Slightly off-topic – back in 2003, there was a short-lived (I was perhaps the only viewer) TV series called “Miracles” starring Skeet Ulrich, that could best be described as an X-Files wannabe, only with spiritual phenomena rather than extraterristrial. IMDb Page.
Anyway, I don’t remember much about it, but I do remember that someone saw the phrase “Godisnowhere” appear somewhere, and there was a debate on whether the message was “God is now here” or “God is nowhere.” The writers probably read the same book as the OP and switched out the first word.
At first I thought, “They got the i and the e mixed up.” Then i thought “lovie”? that must be some foreign slang, probably British, for the word “lovely”.
This is correct not because of phonetics but because we read left to right. People who read “now here” do so because they won’t take no for an answer. Obviously they are not happily married optimists but rapists.

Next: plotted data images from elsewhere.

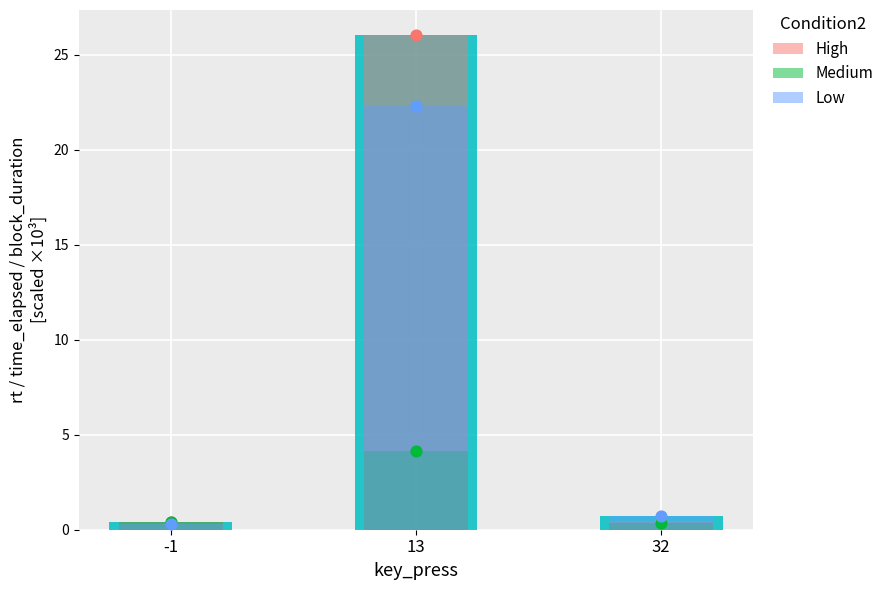

Which series has the widest spread of Y values?

High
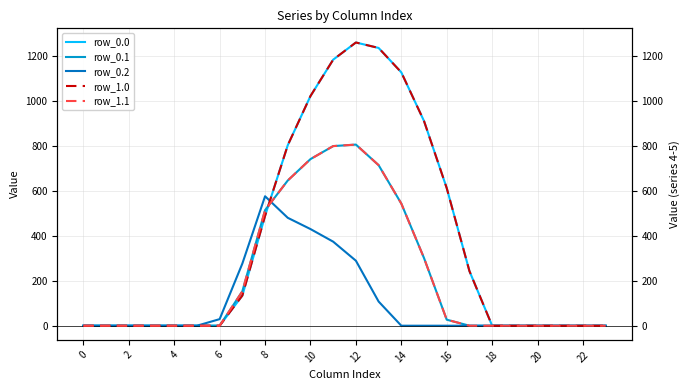

What is the label of the 8th point from the right?

16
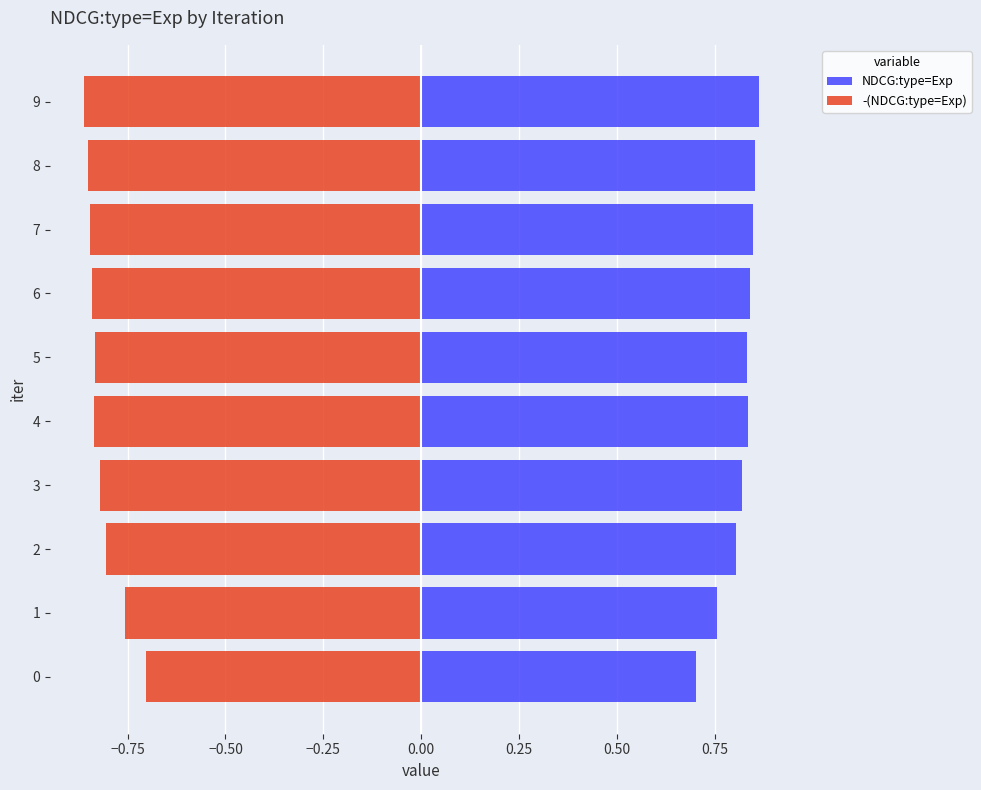

Reading left to right, list all the values displayed in this chart.

NDCG:type=Exp: 0.7	0.8	0.8	0.8	0.8	0.8	0.8	0.8	0.9	0.9
-(NDCG:type=Exp): -0.7	-0.8	-0.8	-0.8	-0.8	-0.8	-0.8	-0.8	-0.9	-0.9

Because I’m a very logical thinker and I broke it down into the smallest number of possible parts. Besides, it is more natural for me to express the other sentiment as “Love is here now.” The OP factoid sounds like it was spawned from sime middle-aged uber-Christian spinster from rural Kentucky. Someone who collects “Precious Moments” figurines.
I’m willing to bet that “is nowhere” is a much, much stronger collocation than “now here”, hence people’s tendency to parse that first, regardless of their outlook on life.
(Similarly, I can see “here and now” or “here, now” being much more frequent than "now here.)